PASSAGE FOURNI
———

Le français, ce mal-aimé de plusieurs élèves qui posent de nombreux défis aux enseignants

Toujours ces mêmes règles qui sont maintes fois répétées du primaire jusqu’à l’université. Personne ne s’étonne lorsqu’on dit que l’apprentissage du français est une chose ardue pour plusieurs. De quelle façon les futurs enseignants de la langue la plus couramment utilisée au Québec doivent-ils aujourd’hui s’y prendre pour que les élèves puissent bien l’assimiler ? Annik Bernèche, enseignante de français au secondaire depuis plus de 10 ans, nous partage son constat sur la façon dont ses élèves abordent la langue, mais aussi sur les difficultés qui en découlent lorsque vient le temps de l’inculquer en classe.

Par Andréi, journaliste multimédia 

Impact Campus : Qu’est-ce qui vous a poussé à vouloir enseigner le français à des jeunes au secondaire ?
Annik Bernèche : J’ai toujours eu l’enseignement en moi. Plus jeune, j’entraînais au patin. Je crois avoir un côté humain assez développé. Le français n’a pas été mon premier choix lorsqu’est venu le temps de ma formation en enseignement, mais j’y ai vu un beau défi. Il est rare que ce soit la matière préférée des élèves. Je souhaitais donc tout d’abord avoir la

chance de leur apprendre la langue avec laquelle ils parlent : le pouvoir des mots, de bien s’exprimer. Aimant beaucoup la culture dans la vie de tous les jours, je trouvais que ça s’arrimait bien avec le français, ce qui permet du même coup de rendre la matière un peu plus intéressante.

I.C. : L’apprentissage du français n’est pas simple pour tous les élèves, notamment en raison de ses nombreuses règles. Quelle approche peut-on prendre pour réussir à leur enseigner la langue ?
A.B. : On doit créer un lien avec les jeunes. De prime abord, ce qu’on tente de leur faire apprendre ne suscite pas toujours de l’intérêt chez eux. Donc, si on a une belle chimie avec nos groupes, c’est une excellente porte d’entrée pour la suite des choses. La lecture peut également beaucoup aider notamment avec des textes contenant des thèmes qui les touchent. Il est important aussi de les aider à avoir une prise de conscience quant au français. À leur âge, ils ne savent peut-être pas à quel point par exemple de bien s’exprimer à l’oral est primordial pour un futur métier.

———

Recopiez mot pour mot la partie de l'entrevue sur l'enseignement du français qui commence à « A.B. : On doit » et se termine à « un futur métier. ».

———

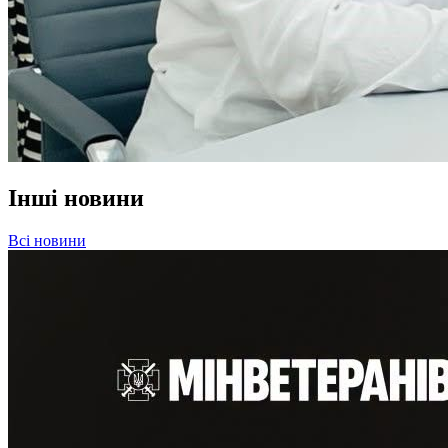
Інші новини
Всі новини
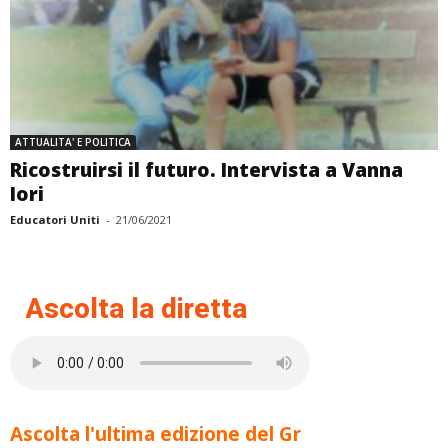
ATTUALITA' E POLITICA
Ricostruirsi il futuro. Intervista a Vanna
Iori
Educatori Uniti
-
21/06/2021
Ascolta la diretta
Ascolta l'ultima edizione del Gr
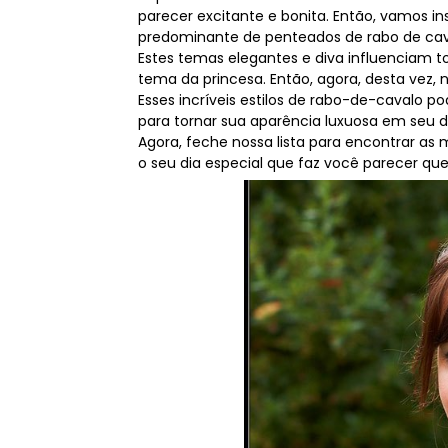
parecer excitante e bonita. Então, vamos in
predominante de penteados de rabo de cava
Estes temas elegantes e diva influenciam t
tema da princesa. Então, agora, desta vez,
Esses incríveis estilos de rabo-de-cavalo
para tornar sua aparência luxuosa em seu d
Agora, feche nossa lista para encontrar as
o seu dia especial que faz você parecer que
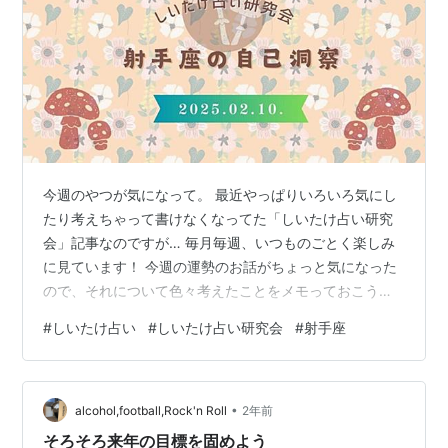
今週のやつが気になって。 最近やっぱりいろいろ気にし
たり考えちゃって書けなくなってた「しいたけ占い研究
会」記事なのですが… 毎月毎週、いつものごとく楽しみ
に見ています！ 今週の運勢のお話がちょっと気になった
ので、それについて色々考えたことをメモっておこうと
思いました。 ▼今週の射手座。 あ、多分リンクはそのう
#
しいたけ占い
#
しいたけ占い研究会
#
射手座
ち消えちゃうと思うので、 大事なところを引用しておき
ます。 今週、自分自身に対して、「今、何したい? 」と
か「今年、何したい? 」と聞いてみてほしいのです。＝中
•
略＝どの人も、生きている限り、「やらなければいけな
alcohol,football,Rock'n Roll
2年前
いこと」を多く背負っていくわけじゃないですか。仕事
そろそろ来年の目標を固めよう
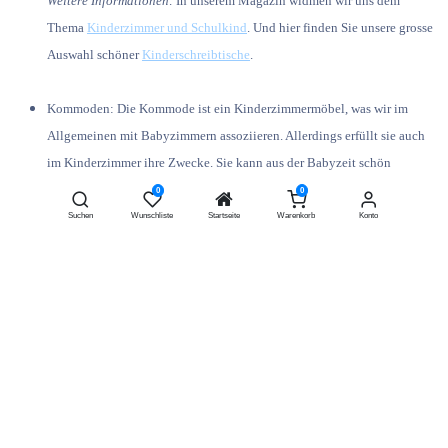
Weitere Informationen:
In unserem Magazin widmen wir uns dem
Thema
Kinderzimmer und Schulkind
. Und hier finden Sie unsere grosse
Auswahl schöner
Kinderschreibtische
.
Kommoden:
Die Kommode ist ein Kinderzimmermöbel, was wir im
Allgemeinen mit Babyzimmern assoziieren. Allerdings erfüllt sie auch
im Kinderzimmer ihre Zwecke. Sie kann aus der Babyzeit schön
weitergenutzt werden und ist eine schöne Möglichkeit mehr Stauraum
0
0
zu schaffen. Das kann für Kleidung und / oder Wäsche sein, wenn der
Suchen
Wunschliste
Startseite
Warenkorb
Konto
Kleiderschrank nicht ausreichend ist. Oder natürlich auch für allerlei
Accessoires.
Weitere Informationen:
Hier gelangen Sie zu unseren
Kommoden
.
Welche Kindermöbelstile gibt es?
Diese Frage lässt sich so pauschal nicht beantworten. Denn das
Kindermöbeldesign und dementsprechend die Stile sind mittlerweile so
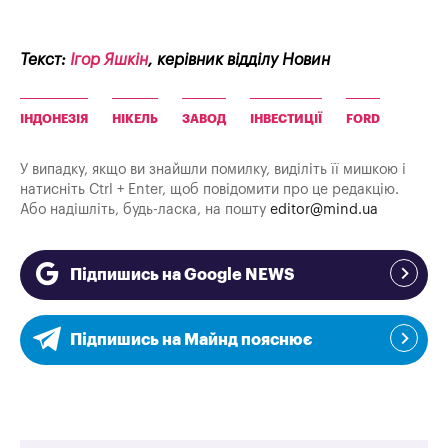
Текст:
Ігор Яшкін
, керівник відділу Новин
ІНДОНЕЗІЯ
НІКЕЛЬ
ЗАВОД
ІНВЕСТИЦІЇ
FORD
У випадку, якщо ви знайшли помилку, виділіть її мишкою і
натисніть Ctrl + Enter, щоб повідомити про це редакцію.
Або надішліть, будь-ласка, на пошту
editor@mind.ua
Підпишись на Google NEWS
Підпишись на Майнд пояснює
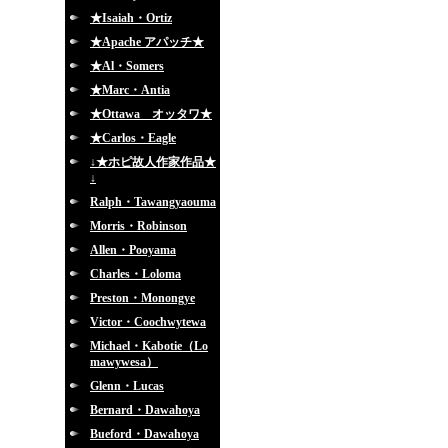
★Isaiah・Ortiz
★Apache アパッチ★
★Al・Somers
★Marc・Antia
★Ottawa オッタワ★
★Carlos・Eagle
↓★ホピ故人作家作品★
↓
Ralph・Tawangyaouma
Morris・Robinson
Allen・Pooyama
Charles・Loloma
Preston・Monongye
Victor・Coochwytewa
Michael・Kabotie（Lo
mawywesa）
Glenn・Lucas
Bernard・Dawahoya
Bueford・Dawahoya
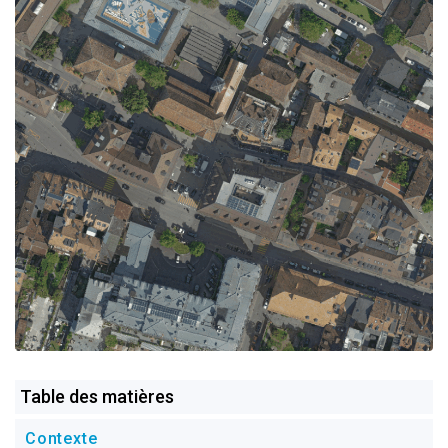
Table des matières
Contexte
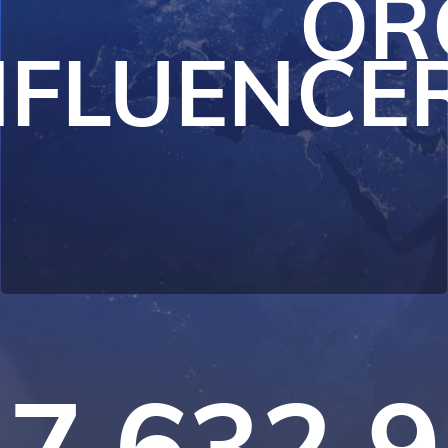
OR
NFLUENCE
7 632 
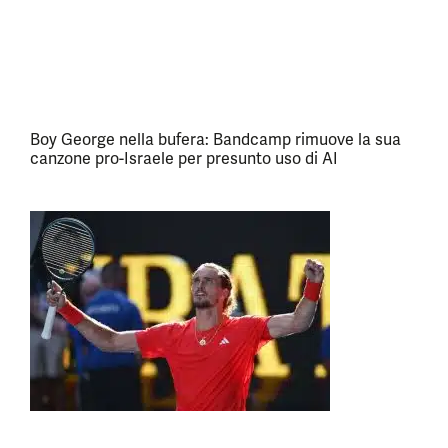
Boy George nella bufera: Bandcamp rimuove la sua
canzone pro-Israele per presunto uso di AI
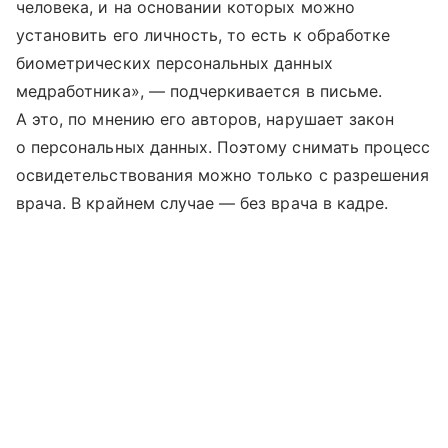
человека, и на основании которых можно
установить его личность, то есть к обработке
биометрических персональных данных
медработника», — подчеркивается в письме.
А это, по мнению его авторов, нарушает закон
о персональных данных. Поэтому снимать процесс
освидетельствования можно только с разрешения
врача. В крайнем случае — без врача в кадре.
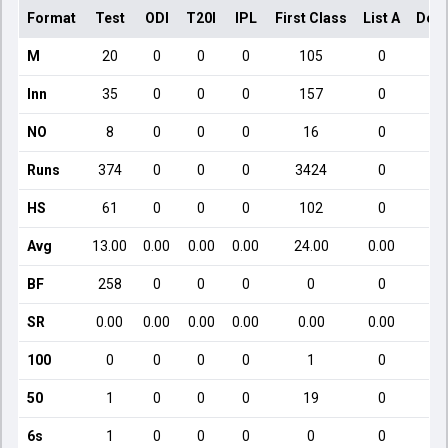
Format
Test
ODI
T20I
IPL
First Class
List A
Dome
M
20
0
0
0
105
0
Inn
35
0
0
0
157
0
NO
8
0
0
0
16
0
Runs
374
0
0
0
3424
0
HS
61
0
0
0
102
0
Avg
13.00
0.00
0.00
0.00
24.00
0.00
BF
258
0
0
0
0
0
SR
0.00
0.00
0.00
0.00
0.00
0.00
100
0
0
0
0
1
0
50
1
0
0
0
19
0
6s
1
0
0
0
0
0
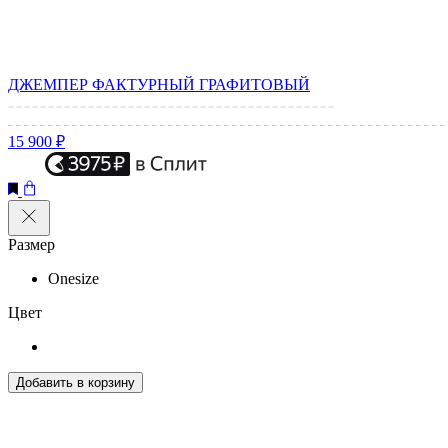
ДЖЕМПЕР ФАКТУРНЫЙ ГРАФИТОВЫЙ
15 900 ₽
Размер
Onesize
Цвет
Добавить в корзину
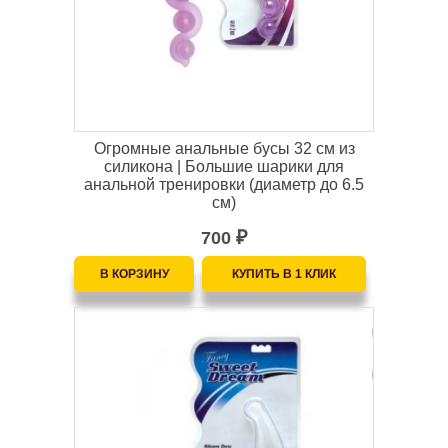
Огромные анальные бусы 32 см из
силикона | Большие шарики для
анальной тренировки (диаметр до 6.5
см)
700
₽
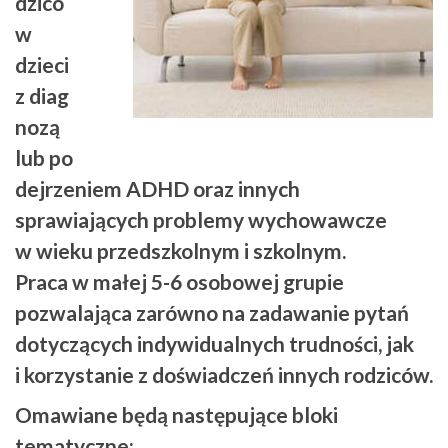
dzicó
w
dzieci
z diag
nozą
lub po
dejrzeniem ADHD oraz innych
sprawiających problemy wychowawcze
w wieku przedszkolnym i szkolnym.
Praca w małej 5-6 osobowej grupie
pozwalająca zarówno na zadawanie pytań
dotyczących indywidualnych trudności, jak
i korzystanie z doświadczeń innych rodziców.
Omawiane będą następujące bloki
tematyczne:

———

CORRIGÉ DE L'EXERCICE
A.B. : On doit créer un lien avec les jeunes. De prime abord, ce qu’on tente de leur faire apprendre ne suscite pas toujours de l’intérêt chez eux. Donc, si on a une belle chimie avec nos groupes, c’est une excellente porte d’entrée pour la suite des choses. La lecture peut également beaucoup aider notamment avec des textes contenant des thèmes qui les touchent. Il est important aussi de les aider à avoir une prise de conscience quant au français. À leur âge, ils ne savent peut-être pas à quel point par exemple de bien s’exprimer à l’oral est primordial pour un futur métier.